- RAW DATA
# # # # # # #

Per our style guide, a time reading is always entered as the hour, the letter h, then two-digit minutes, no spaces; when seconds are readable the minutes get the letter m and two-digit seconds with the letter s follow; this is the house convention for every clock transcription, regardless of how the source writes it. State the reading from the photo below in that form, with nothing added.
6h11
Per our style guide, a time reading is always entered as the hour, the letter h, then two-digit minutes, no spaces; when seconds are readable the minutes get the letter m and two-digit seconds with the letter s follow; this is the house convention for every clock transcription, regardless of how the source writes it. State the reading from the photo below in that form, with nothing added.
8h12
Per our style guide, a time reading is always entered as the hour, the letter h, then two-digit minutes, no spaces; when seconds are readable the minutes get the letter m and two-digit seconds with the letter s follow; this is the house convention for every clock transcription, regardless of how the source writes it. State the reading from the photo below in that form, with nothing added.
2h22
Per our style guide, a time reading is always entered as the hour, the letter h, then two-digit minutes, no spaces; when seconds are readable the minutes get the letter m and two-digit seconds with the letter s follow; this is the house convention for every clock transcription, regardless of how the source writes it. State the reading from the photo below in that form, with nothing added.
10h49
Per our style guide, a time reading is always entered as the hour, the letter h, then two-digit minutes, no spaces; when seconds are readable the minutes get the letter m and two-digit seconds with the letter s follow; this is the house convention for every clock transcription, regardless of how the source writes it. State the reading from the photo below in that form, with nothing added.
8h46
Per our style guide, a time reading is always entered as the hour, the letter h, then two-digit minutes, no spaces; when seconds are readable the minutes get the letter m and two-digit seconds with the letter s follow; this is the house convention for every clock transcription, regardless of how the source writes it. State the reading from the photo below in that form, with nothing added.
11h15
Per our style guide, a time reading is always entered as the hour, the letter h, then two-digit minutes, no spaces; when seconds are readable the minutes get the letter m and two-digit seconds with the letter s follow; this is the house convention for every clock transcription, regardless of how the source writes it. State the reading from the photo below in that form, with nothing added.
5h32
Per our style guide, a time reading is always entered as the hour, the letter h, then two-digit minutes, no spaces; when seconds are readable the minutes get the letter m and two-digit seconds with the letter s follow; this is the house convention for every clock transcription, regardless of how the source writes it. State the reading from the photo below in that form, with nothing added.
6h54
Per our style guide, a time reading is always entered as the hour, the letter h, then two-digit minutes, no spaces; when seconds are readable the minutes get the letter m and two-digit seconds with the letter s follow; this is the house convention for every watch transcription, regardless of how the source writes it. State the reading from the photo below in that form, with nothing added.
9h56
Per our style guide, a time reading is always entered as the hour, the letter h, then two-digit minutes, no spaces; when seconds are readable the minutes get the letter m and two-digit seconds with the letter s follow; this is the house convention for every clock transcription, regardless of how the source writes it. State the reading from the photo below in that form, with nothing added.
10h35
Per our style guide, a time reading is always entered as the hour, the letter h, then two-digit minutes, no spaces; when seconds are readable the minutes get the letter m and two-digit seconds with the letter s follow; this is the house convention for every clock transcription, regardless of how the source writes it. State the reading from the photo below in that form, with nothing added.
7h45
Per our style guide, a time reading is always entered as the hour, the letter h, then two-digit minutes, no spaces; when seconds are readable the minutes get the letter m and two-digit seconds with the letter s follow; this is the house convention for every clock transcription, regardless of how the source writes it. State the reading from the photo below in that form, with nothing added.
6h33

# # # # # # #

- OBJECTIVE
Find every line above that contains the word "watch" and copy each of those lines in full. Case counts.

- TASK ANSWER
Per our style guide, a time reading is always entered as the hour, the letter h, then two-digit minutes, no spaces; when seconds are readable the minutes get the letter m and two-digit seconds with the letter s follow; this is the house convention for every watch transcription, regardless of how the source writes it. State the reading from the photo below in that form, with nothing added.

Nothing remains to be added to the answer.